**Extrait du document**
────────────────────
Si les uns (à l’image du Valaisan Jacques Germanier et de son African Terroir), vise surtout la quantité, d’autres essaient de produire ici des vins d’exception. Surtout, tous poursuivent une voie médiane entre des vinifications à l’européenne et celles dites «du Nouveau Monde». Comme le dit Andy Zimmermann, fondateur de Kapweine, qui importe plus de 150 vins sud-africains en Suisse, «ils cherchent des vins qui allient finesse, structure, concentration et facilité d’accès».

La course à la qualité

Bien sûr, la grande majorité des producteurs restent des caves coopératives ou des négociants qui produisent des marques plutôt que des vins de terroir. Mais les domaines rivalisent, eux, dans une catégorie supérieure. Ils essaient de se passer petit à petit de l’arrosage quasi général à l’époque, pour redonner aux vignes ce petit stress de la soif qui améliore la qualité du raisin. Ils engagent des œnologues talentueux, ce qui donne parfois droit à un véritable «mercato» des winemakers. Et ils investissent dans des installations modernes, dans un marketing solide et, souvent, dans de l’œnotourisme.

Résultat: les surfaces ne cessent d’augmenter (plus de 100 000 hectares en 2008), et les exportations aussi (407 millions de litres en 2008). Ces dernières ne représentaient que 20% de la production en 1997, elles sont près de 54% dix ans plus tard.

Car le vin de masse reste une affaire qui marche: on trouve par exemple un chenin blanc à 3 fr. 45 chez Denner. «Avec ce prix de main-d’œuvre, c’est clair qu’ils sont difficiles à battre», explique Christian Dutruy, qui a travaillé trois ans là-bas (lire ci-dessous). Mais une vraie culture du vin se met en place dans un pays qui découvre sa richesse naturelle. Des magazines spécialisés, des concours renommés émergent, ainsi qu’un guide qui s’impose comme la référence, le John Platter. La centaine de grands domaines du pays attend sa parution chaque année avec intérêt.
────────────────────
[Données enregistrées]
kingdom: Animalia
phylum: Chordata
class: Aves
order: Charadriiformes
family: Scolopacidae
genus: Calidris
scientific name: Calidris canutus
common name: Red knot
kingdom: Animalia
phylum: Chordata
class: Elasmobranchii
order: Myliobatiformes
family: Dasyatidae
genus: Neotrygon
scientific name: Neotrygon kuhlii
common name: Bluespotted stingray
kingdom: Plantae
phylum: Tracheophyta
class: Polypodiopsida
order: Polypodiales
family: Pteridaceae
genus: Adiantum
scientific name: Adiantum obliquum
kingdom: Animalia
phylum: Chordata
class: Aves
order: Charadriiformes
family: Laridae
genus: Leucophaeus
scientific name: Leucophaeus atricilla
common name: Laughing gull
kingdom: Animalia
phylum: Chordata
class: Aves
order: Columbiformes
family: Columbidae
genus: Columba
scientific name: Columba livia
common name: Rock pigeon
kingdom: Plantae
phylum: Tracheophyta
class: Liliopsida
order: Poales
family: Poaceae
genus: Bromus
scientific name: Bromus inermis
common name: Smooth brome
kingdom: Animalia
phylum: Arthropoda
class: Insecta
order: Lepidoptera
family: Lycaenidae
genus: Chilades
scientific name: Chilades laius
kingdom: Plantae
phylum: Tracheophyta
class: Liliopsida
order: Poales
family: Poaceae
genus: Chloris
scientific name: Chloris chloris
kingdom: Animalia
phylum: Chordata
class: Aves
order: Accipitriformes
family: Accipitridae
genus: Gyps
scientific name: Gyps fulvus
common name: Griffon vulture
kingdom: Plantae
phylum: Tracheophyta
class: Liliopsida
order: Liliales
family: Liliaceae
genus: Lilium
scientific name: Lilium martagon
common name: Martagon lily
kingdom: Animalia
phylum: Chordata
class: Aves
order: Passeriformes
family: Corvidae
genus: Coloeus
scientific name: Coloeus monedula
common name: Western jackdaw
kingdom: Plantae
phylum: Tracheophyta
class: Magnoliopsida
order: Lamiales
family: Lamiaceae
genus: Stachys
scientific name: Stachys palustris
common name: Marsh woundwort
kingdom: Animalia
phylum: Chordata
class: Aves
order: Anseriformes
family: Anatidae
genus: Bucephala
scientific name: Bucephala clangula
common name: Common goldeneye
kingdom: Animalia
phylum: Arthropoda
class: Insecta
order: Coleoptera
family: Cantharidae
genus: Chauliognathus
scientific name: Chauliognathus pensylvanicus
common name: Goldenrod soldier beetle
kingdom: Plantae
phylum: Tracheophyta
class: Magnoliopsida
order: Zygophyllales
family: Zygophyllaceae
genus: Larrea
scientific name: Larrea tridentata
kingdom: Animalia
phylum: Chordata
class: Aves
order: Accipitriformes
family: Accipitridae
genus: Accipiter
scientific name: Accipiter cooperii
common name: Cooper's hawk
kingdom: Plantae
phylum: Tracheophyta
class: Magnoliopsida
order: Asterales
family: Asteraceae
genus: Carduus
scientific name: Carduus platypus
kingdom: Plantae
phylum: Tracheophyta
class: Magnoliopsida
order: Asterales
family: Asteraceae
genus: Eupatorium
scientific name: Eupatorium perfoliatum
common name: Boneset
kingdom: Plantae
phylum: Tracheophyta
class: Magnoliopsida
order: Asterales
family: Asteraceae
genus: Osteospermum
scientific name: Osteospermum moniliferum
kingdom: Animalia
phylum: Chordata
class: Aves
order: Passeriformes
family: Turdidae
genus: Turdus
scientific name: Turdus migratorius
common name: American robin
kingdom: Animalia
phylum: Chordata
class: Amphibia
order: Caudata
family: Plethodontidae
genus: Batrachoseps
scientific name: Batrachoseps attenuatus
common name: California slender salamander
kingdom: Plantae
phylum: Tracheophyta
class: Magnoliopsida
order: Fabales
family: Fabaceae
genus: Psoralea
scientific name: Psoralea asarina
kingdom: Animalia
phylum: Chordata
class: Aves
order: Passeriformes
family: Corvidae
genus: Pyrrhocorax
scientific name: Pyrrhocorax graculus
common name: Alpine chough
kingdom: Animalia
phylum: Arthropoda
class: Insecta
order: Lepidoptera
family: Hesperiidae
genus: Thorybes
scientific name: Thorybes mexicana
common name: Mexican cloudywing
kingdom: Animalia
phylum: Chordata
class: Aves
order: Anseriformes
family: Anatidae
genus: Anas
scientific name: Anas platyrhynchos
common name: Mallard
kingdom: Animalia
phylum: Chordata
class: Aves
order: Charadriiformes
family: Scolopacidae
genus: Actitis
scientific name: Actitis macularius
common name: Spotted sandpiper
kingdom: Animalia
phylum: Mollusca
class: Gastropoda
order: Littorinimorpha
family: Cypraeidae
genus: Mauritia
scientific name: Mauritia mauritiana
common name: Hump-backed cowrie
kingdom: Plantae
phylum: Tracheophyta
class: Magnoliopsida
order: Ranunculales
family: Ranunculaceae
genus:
────────────────────
**Votre objectif**
Rédigez la suite du texte sur la viticulture sud-africaine, en reprenant juste après sa dernière phrase.

**Réponse à la tâche**
Dutruy.jpgMillionnaire (en litres) à 24 ans

Christian Dutruy, propriétaire avec son frère, Julien, des Frères Dutruy, à Founex, se rappelle avec émotion de ses trois ans
en Afrique du Sud. «J’avais fait une année en Californie et je pensais venir là juste pour un court séjour, en 1999. J’ai trouvé un stage chez Sonop, la cave de Jacques Germanier, où je donnais des coups de main. Après quelques semaines, on m’a proposé tout d’un coup de reprendre la gestion de la Cave Cilmor, à Worcester, une installation qui venait d’être terminée et que louait Jacques Germanier. J’avais 24 ans et je devais gérer près de 1,5 million de litres par année. C’était fou. J’y suis resté plus de trois ans avant de revenir ici, à Founex. Mais je garde toujours des contacts, j’y suis retourné et j’ai toujours la nostalgie.»

Pour le talentueux vigneron, le plus motivant était de participer à une aventure en plein essor. «On doublait la production d’une année à l’autre. Et le personnel était très motivé. Les employés avaient tout à apprendre, mais ils étaient hyperattentifs. Vous savez, là-bas, avoir un travail est déjà un luxe, alors on cherche à le faire au mieux.» Et Christian Dutruy regrette toujours les grands espaces qui lui manquent sur sa Côte lémanique.

 


VogelConne.jpgUne aventure à rebondissements

C’est en 1992 déjà que Jean Vogel, vigneron à Grandvaux, et Jean-Michel Conne, son confrère de Chexbres, tombent amoureux des vignes sud-africaines. Ils s’associent au Bernois Jean-Pierre Mürset et achètent un domaine de 54 hectares en 1993, dans la Devon Valley. Devon Hill est reconstruit en 1996, à temps pour la première récolte, en 1997. Mais les ennuis se succèdent, avec un manager et un œnologue incompétent qui leur font perdre une vendange entière. «C’est difficile de gérer à distance, reconnaît Jean Vogel aujourd’hui.
Il faut trouver des hommes de confiance sur place, leur enseigner notre rigueur. Mais c’est une aventure extraordinaire. En Suisse, nous autres vignerons, nous jardinons. Là-bas, il y a des espaces immenses, c’est un pays qui a beaucoup d’avenir. Et suivant les régions, l’Afrique du Sud peut rivaliser avec les meilleurs climats d’Europe pour la vigne.» Aujourd’hui, les deux Vaudois sont restés seuls propriétaires du domaine, dont ils ont vendu une partie. Ils sont également en train de céder leur marque, Devon Hill. «Mais je rachèterai un appartement là-bas pour ma retraite», promet Jean Vogel.